UBS estimates that more than 1,000 billionaires are over the age of 70 and poised to hand a combined $5.2 trillion down to their heirs over the next several decades, perpetuating inequality that is eroding democracies and fueling social uprisings worldwide.
"While this great wealth handover has long been anticipated," UBS said, "data suggests that it is now gathering momentum."
"A new, powerful, and unaccountable aristocracy is being created in front of our eyes."
Chuck Collins, director of the Program on Inequality and the Common Good at the Institute for Policy Studies (IPS), told Common Dreams that "this is how wealth dynasties are formed."
"The so-called 'self-made' billionaires invest in 'wealth defense' to pass as much wealth to future generations within their families," he said.
Collins argued that this ongoing wealth transfer "should be an occasion for substantial inheritance taxes, but given the porous and weak state of such taxes, we're seeing dynastic oligarchies grow."
"Without robust wealth and inheritance taxes, these intergenerational concentrations of wealth and power will grow," said Collins. "The children and grandchildren of today’s billionaires will dominate our future politics, economy, culture, and philanthropy—with huge billion-dollar legacy foundations.
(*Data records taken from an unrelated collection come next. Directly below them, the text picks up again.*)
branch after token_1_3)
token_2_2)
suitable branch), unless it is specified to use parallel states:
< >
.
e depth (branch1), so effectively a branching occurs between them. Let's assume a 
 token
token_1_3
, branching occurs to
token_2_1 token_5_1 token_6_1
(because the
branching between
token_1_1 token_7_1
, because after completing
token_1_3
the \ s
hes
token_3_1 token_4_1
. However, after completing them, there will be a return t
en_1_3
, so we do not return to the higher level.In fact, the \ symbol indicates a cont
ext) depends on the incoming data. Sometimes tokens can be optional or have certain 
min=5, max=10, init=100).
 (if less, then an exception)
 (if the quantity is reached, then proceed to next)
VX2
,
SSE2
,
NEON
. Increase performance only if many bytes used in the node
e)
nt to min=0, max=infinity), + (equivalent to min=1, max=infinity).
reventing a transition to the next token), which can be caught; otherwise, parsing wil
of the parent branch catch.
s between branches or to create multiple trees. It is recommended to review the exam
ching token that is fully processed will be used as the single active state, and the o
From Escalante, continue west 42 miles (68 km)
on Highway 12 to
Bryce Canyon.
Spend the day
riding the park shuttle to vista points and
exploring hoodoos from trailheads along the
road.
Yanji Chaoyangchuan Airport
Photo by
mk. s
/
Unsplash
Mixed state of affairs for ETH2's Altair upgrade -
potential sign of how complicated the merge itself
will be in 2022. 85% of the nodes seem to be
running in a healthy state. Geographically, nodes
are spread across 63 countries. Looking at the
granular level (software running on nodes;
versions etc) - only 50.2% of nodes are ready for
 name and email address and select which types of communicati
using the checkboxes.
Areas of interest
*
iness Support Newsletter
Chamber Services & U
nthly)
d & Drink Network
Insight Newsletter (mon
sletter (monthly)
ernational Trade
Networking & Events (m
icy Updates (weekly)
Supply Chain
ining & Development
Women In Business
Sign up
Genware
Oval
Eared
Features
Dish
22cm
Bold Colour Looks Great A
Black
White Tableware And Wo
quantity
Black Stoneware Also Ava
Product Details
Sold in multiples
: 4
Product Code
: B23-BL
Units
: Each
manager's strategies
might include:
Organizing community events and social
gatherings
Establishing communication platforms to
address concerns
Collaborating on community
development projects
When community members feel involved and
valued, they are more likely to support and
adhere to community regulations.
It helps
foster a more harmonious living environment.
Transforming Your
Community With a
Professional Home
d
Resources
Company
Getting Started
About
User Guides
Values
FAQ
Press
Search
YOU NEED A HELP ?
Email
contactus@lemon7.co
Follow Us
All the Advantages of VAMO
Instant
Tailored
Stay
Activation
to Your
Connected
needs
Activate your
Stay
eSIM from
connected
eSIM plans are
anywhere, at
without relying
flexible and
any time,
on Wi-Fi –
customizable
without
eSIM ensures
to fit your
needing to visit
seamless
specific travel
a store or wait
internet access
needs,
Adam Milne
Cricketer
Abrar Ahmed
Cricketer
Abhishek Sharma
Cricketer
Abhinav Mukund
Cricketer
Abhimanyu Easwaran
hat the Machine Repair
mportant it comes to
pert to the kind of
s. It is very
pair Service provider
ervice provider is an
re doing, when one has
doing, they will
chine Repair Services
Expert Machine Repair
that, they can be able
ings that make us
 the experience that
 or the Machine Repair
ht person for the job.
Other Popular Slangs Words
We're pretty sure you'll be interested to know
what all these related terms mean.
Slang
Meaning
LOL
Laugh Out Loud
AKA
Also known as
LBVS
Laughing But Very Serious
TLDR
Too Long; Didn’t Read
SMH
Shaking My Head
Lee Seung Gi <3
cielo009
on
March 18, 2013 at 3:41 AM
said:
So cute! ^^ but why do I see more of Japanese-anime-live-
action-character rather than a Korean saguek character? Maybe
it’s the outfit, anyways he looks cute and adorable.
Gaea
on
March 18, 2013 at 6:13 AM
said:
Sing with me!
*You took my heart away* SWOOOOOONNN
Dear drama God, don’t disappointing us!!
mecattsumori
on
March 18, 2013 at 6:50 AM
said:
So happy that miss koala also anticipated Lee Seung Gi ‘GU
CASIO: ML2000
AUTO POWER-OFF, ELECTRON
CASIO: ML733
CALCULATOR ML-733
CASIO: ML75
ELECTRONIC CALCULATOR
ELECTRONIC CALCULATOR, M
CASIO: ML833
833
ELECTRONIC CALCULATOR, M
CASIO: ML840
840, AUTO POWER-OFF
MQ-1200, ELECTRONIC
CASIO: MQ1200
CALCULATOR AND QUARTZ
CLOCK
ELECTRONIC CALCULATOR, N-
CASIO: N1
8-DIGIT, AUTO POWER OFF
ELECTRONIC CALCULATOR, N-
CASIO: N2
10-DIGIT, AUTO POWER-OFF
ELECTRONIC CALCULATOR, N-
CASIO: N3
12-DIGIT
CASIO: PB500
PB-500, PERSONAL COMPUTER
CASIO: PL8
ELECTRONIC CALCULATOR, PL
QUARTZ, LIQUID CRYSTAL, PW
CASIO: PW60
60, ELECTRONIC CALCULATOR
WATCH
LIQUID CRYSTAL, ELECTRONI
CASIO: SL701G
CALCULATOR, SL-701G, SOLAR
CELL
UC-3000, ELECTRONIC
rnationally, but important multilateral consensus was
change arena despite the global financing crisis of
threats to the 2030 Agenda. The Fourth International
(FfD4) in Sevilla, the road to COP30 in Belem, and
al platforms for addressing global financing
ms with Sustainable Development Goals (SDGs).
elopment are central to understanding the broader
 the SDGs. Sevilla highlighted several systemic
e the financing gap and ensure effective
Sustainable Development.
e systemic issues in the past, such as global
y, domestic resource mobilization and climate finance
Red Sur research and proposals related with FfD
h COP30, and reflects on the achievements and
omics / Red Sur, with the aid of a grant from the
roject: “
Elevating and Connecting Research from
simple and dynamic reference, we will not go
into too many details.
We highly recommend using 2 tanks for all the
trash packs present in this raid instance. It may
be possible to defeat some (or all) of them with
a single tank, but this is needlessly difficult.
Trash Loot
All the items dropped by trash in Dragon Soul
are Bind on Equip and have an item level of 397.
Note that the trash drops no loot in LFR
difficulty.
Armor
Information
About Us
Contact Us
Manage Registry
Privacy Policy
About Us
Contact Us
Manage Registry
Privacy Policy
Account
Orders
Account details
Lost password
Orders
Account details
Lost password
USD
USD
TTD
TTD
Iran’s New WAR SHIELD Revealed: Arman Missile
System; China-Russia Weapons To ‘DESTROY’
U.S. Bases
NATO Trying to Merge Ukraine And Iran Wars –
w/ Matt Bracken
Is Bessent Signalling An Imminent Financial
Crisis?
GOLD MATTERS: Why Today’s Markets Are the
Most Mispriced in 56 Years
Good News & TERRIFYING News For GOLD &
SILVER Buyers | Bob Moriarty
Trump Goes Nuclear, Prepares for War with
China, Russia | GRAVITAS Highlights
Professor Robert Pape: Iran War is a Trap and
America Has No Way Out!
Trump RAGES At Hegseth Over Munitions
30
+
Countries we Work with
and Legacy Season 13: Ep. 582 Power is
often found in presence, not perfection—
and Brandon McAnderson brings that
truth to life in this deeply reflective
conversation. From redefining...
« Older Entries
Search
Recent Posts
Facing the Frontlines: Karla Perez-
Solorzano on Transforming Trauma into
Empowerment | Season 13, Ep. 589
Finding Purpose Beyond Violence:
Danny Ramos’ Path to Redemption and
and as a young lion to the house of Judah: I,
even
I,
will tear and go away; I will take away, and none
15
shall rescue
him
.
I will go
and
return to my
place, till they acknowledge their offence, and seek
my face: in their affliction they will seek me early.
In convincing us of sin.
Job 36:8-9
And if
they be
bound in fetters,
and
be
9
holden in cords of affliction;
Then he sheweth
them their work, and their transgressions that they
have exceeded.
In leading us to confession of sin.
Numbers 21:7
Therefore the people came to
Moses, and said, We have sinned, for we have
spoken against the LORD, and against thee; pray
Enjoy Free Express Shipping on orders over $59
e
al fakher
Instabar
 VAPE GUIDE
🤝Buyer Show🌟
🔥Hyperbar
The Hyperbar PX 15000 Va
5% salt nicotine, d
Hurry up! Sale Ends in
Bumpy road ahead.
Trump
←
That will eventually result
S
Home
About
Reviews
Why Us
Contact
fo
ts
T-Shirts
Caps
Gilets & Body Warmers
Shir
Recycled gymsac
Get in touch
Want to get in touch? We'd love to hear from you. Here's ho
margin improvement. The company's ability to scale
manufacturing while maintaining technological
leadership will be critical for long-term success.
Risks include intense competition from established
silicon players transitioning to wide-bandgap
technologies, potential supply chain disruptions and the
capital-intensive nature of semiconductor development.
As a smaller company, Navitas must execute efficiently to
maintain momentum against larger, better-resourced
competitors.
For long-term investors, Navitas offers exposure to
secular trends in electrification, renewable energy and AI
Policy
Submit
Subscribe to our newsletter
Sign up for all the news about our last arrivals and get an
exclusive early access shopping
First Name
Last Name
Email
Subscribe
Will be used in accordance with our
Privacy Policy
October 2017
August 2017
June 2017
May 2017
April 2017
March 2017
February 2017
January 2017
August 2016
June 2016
It is true that a small segment of the next generation will redeploy and redistribute some of this wealth to more socially positive ventures and organizations. But at this point, this is a tiny percent and not a substitute for a progressive tax system where the wealthy pay their fair share of taxes."
The UBS report notes that billionaires with inherited wealth "seem more reticent" than first-generation billionaires to pledge their fortunes to philanthropy, which the ultra-rich often use to avoid taxes.
According to UBS, just under a quarter of first- and later-generation billionaires said they are concerned about "developments in taxation," an indication that they don't believe world leaders will heed growing global calls for new taxes targeting the fortunes of the mega-rich and their offspring.
Oxfam International observed earlier this year that two-thirds of countries don't have any inheritance taxes and half of the world's billionaires live in those countries, allowing them to pass huge wealth down to future generations tax-free.
"A new, powerful, and unaccountable aristocracy is being created in front of our eyes," the group said.